6. The method of claim 5, further comprising:

taking a direction parallel to a ground plane as a horizontal direction and a direction perpendicular to the ground plane as a vertical direction;

acquiring a horizontal interval of any two free visual angle acquisition devices in the horizontal direction and a vertical interval of any two free visual angle acquisition devices in the vertical direction;

7. The method of claim 1, wherein;

the free visual angle acquisition equipment in each free visual angle acquisition equipment group is annularly arranged;

and/or the presence of a gas in the gas,

8. A video reconstruction apparatus, comprising:

the system comprises an original video acquisition module, a video acquisition module and a video processing module, wherein the original video acquisition module is used for acquiring an original video acquired based on light field acquisition equipment, the light field acquisition equipment comprises at least two free view angle acquisition equipment groups, each free view angle acquisition equipment group is arranged on different heights, and each free view angle acquisition equipment group comprises a plurality of free view angle acquisition equipment;

the virtual video frame generation module is used for generating virtual video frames according to adjacent video frames in each synchronous video frame in the original video, wherein each synchronous video frame is acquired on the same frame, and the free visual angle acquisition equipment corresponding to any two adjacent video frames is adjacent in the arrangement position;

and the light field video reconstruction module is used for reconstructing a light field according to the synchronous video frames acquired on each frame in the original video and the virtual video frames corresponding to the synchronous video frames to obtain the light field video.

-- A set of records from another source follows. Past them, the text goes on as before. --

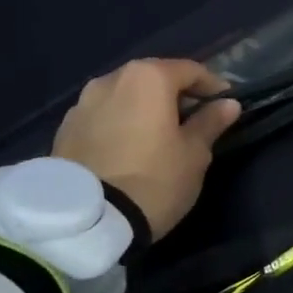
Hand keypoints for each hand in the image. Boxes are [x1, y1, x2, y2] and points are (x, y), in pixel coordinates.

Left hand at [51, 59, 240, 240]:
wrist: (86, 221)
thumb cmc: (154, 180)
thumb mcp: (194, 154)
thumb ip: (210, 122)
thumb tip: (228, 104)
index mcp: (148, 77)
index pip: (190, 70)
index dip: (212, 85)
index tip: (225, 104)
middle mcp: (111, 79)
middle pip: (153, 79)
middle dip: (176, 95)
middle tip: (193, 120)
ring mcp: (82, 103)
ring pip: (125, 97)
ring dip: (144, 109)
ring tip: (158, 136)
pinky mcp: (65, 129)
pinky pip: (102, 117)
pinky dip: (120, 124)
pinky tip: (128, 149)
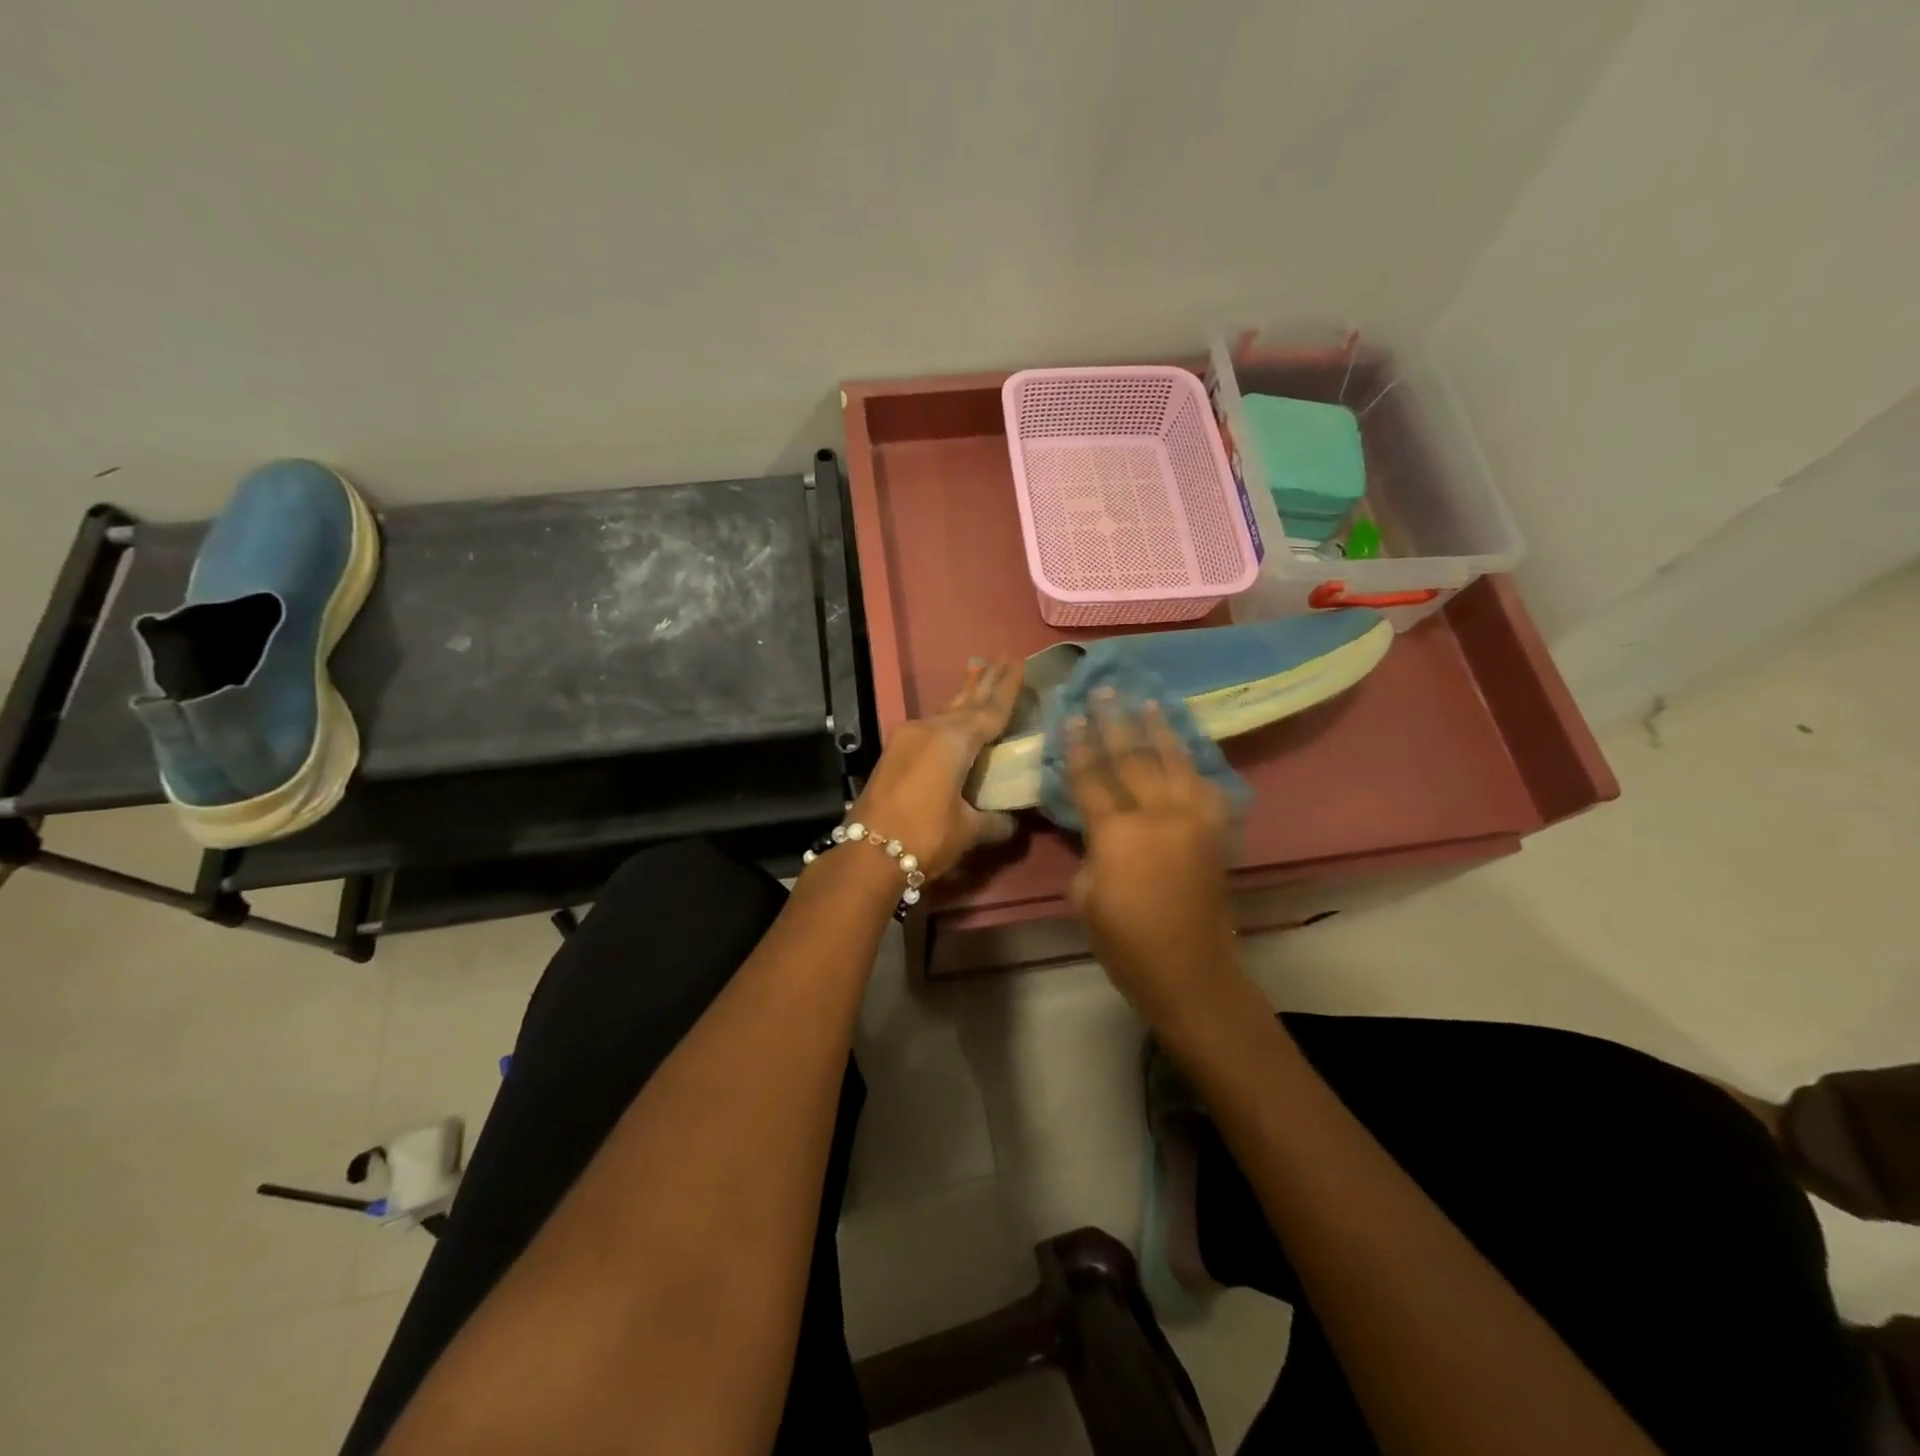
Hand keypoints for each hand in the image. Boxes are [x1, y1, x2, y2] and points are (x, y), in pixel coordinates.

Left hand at [849, 659, 1023, 879]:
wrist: (866, 854)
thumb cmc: (925, 837)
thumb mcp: (968, 831)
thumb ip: (995, 822)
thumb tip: (1011, 822)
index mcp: (953, 741)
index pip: (990, 710)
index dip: (1007, 688)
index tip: (1018, 660)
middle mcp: (929, 730)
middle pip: (965, 702)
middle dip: (985, 681)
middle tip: (1002, 656)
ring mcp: (907, 739)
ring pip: (944, 711)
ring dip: (964, 696)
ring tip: (979, 674)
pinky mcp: (894, 753)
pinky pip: (930, 726)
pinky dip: (948, 718)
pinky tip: (952, 718)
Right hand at [1065, 690, 1239, 1021]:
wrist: (1190, 970)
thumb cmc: (1125, 941)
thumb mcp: (1085, 895)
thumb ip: (1090, 850)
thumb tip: (1097, 826)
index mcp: (1118, 833)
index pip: (1091, 778)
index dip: (1077, 746)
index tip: (1069, 715)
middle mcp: (1158, 814)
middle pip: (1132, 758)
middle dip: (1115, 721)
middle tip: (1104, 689)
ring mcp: (1193, 818)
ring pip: (1173, 760)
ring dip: (1158, 728)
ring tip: (1146, 699)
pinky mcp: (1216, 830)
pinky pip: (1206, 784)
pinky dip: (1194, 761)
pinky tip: (1186, 744)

9. An electronic device, comprising:

one or more processors;

a memory for storing one or more programs;

the one or more programs, when executed by the one or more processors, cause the one or more processors to implement the video reconstruction method of any of claims 1-7.

10. A computer-readable storage medium, on which a computer program is stored which, when being executed by a processor, carries out the video reconstruction method according to any one of claims 1 to 7.